A DataFrame containing the fraction of cells expressing the specified features across conditions.

dotplot(features: str, disease: str = None, cell_type: str = None, tissue: str = None, sex: str = None, development_stage: str = None, unique_ids: str = None, include_normal: bool = None)

Pepare data for a dot plot, including average expression and fraction detected. The data is suitable for visualizing in a dot plot format, where dot size represents fraction detected and color represents average expression.

Parameters:
  • features (str) – A comma-separated list of genes to query.

  • disease (str, optional) – Filter by disease name.

  • cell_type (str, optional) – Filter by cell type.

  • tissue (str, optional) – Filter by tissue.

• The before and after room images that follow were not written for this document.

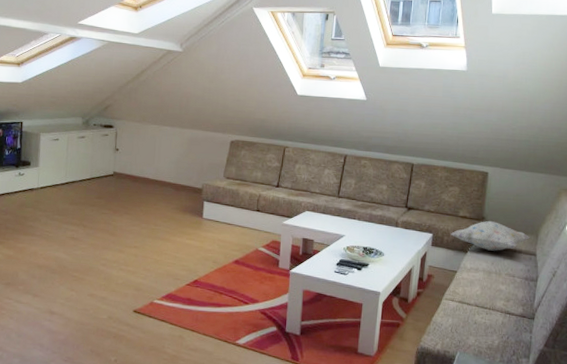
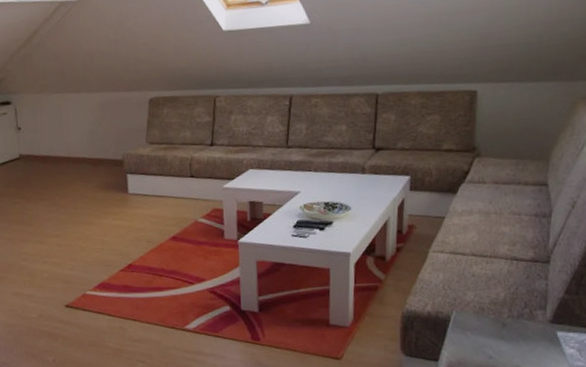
decorative pillow: present [451,220,530,251] -> none [434,150,538,187]

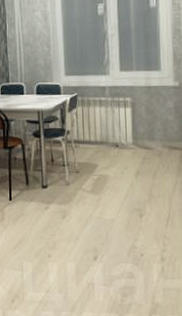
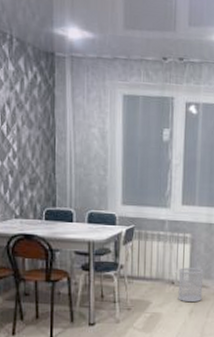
wastebasket: none [122,130,148,165] -> present [178,268,204,303]

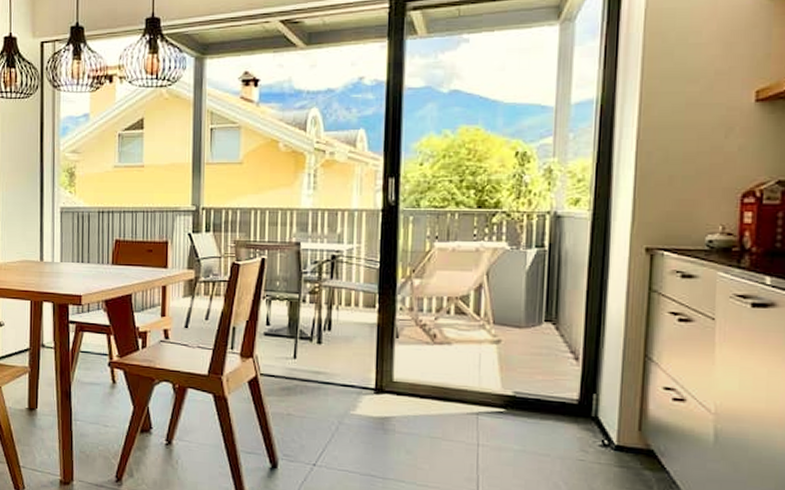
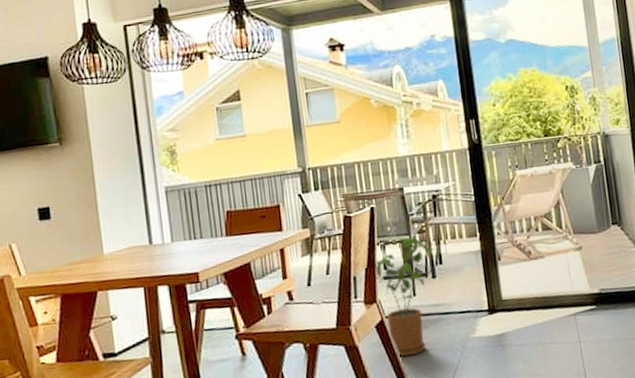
house plant: none [256,296,326,419] -> present [375,237,436,357]

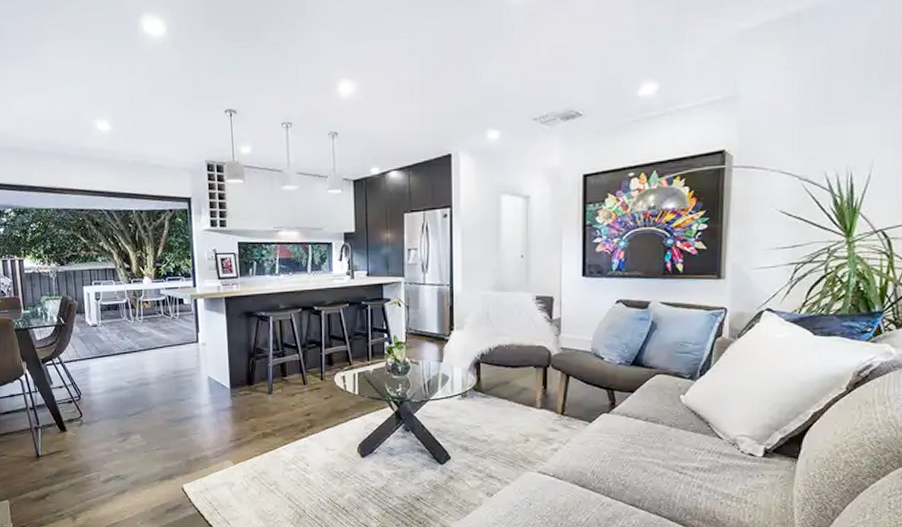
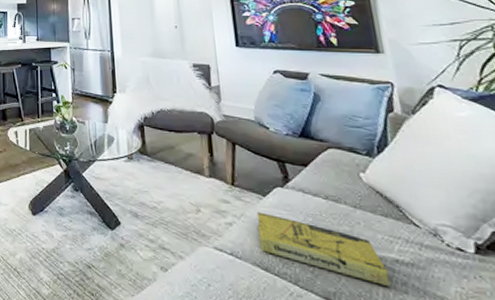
book: none [581,437,688,491] -> present [256,212,391,288]

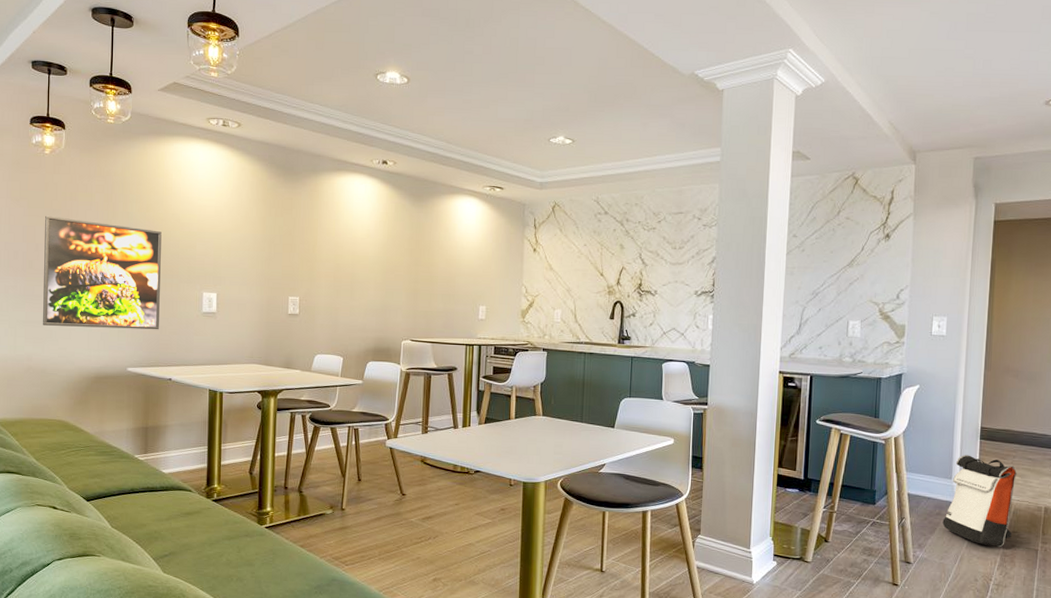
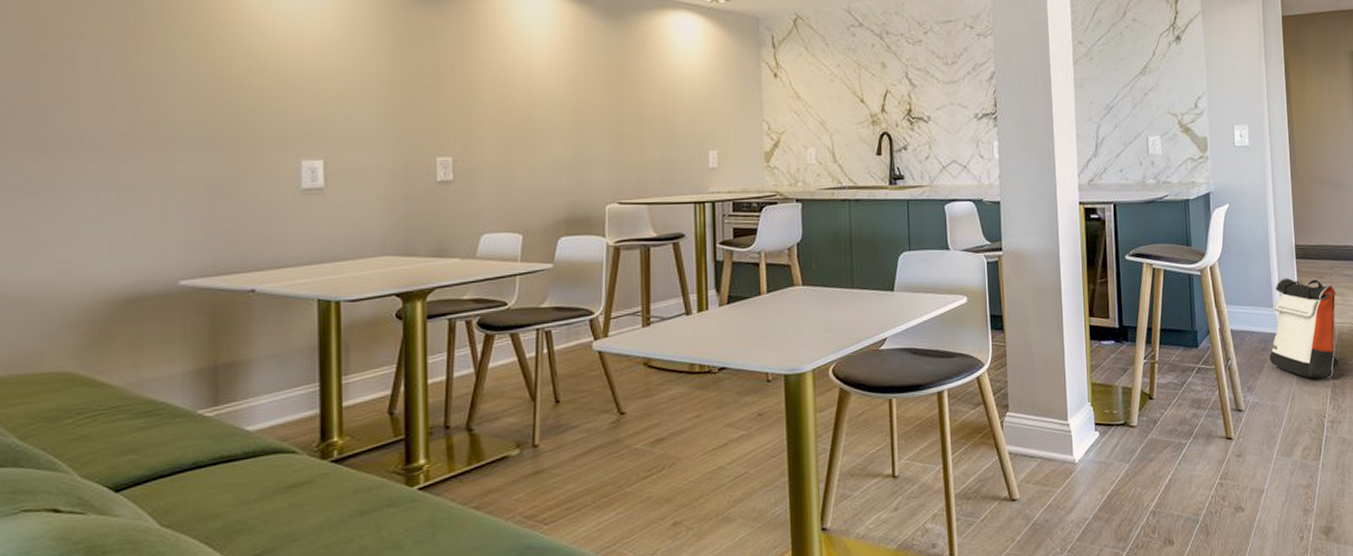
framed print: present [43,215,162,330] -> none [26,62,231,229]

  • sex (str, optional) – Filter by sex.

  • development_stage (str, optional) – Filter by developmental stage.

  • unique_ids (str, optional) – A comma-separated list of unique IDs from metadata results to filter specific dataset entries.

  • include_normal (bool, optional) – If True, includes the corresponding normal condition alongside the queried disease (default: False). Only applicable when a disease filter is provided. If no disease is specified, results include both disease and normal conditions.

Returns:

A DataFrame containing dot plot data with average expression and fraction detected for the specified features.